[Opening Records shown section]

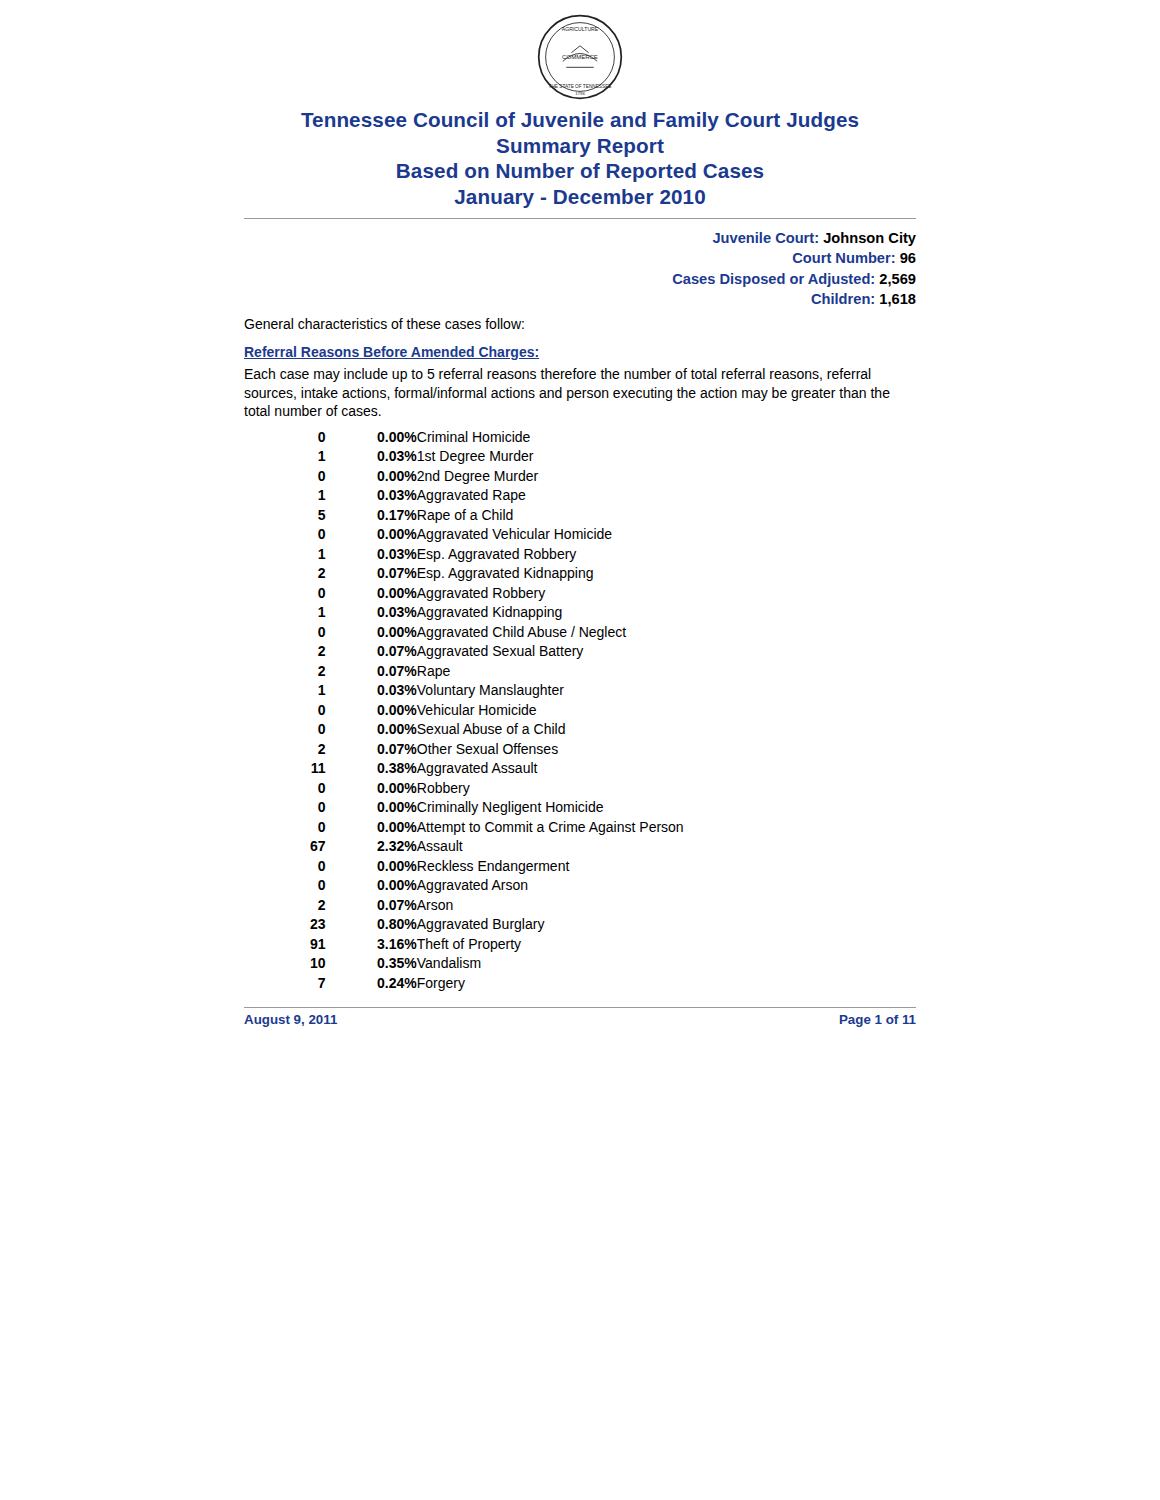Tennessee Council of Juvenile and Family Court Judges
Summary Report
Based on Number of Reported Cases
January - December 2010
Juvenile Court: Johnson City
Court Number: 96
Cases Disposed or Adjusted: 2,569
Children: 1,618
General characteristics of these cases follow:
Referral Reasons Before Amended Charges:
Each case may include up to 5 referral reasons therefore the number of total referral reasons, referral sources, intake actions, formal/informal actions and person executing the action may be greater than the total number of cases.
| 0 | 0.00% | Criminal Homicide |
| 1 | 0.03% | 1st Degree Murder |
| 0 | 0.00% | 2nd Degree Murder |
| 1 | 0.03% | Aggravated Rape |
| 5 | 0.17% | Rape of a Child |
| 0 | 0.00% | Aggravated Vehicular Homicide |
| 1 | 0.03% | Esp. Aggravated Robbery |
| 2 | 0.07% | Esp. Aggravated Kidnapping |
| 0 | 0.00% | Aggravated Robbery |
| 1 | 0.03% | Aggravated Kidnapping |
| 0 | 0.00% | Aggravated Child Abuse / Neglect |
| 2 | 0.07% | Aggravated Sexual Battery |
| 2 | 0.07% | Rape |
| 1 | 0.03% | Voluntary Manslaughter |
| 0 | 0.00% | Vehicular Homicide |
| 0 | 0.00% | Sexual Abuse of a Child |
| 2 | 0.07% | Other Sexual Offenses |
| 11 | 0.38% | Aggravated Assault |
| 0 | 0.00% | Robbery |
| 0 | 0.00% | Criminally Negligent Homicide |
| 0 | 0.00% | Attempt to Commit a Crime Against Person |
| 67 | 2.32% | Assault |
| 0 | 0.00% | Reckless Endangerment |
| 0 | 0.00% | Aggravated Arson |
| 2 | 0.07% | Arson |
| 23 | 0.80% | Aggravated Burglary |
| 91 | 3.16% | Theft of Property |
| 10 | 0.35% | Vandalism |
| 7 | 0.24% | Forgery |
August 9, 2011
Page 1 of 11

[Closing Records shown section]

To do ->
Exactly repeat the material from its first line through the line with "Referral Reasons Before", including both, and leave the pictures and everything else out.

Task output ->
Tennessee Council of Juvenile and Family Court Judges
Summary Report
Based on Number of Reported Cases
January - December 2010
Juvenile Court: Johnson City
Court Number: 96
Cases Disposed or Adjusted: 2,569
Children: 1,618
General characteristics of these cases follow:
Referral Reasons Before Amended Charges:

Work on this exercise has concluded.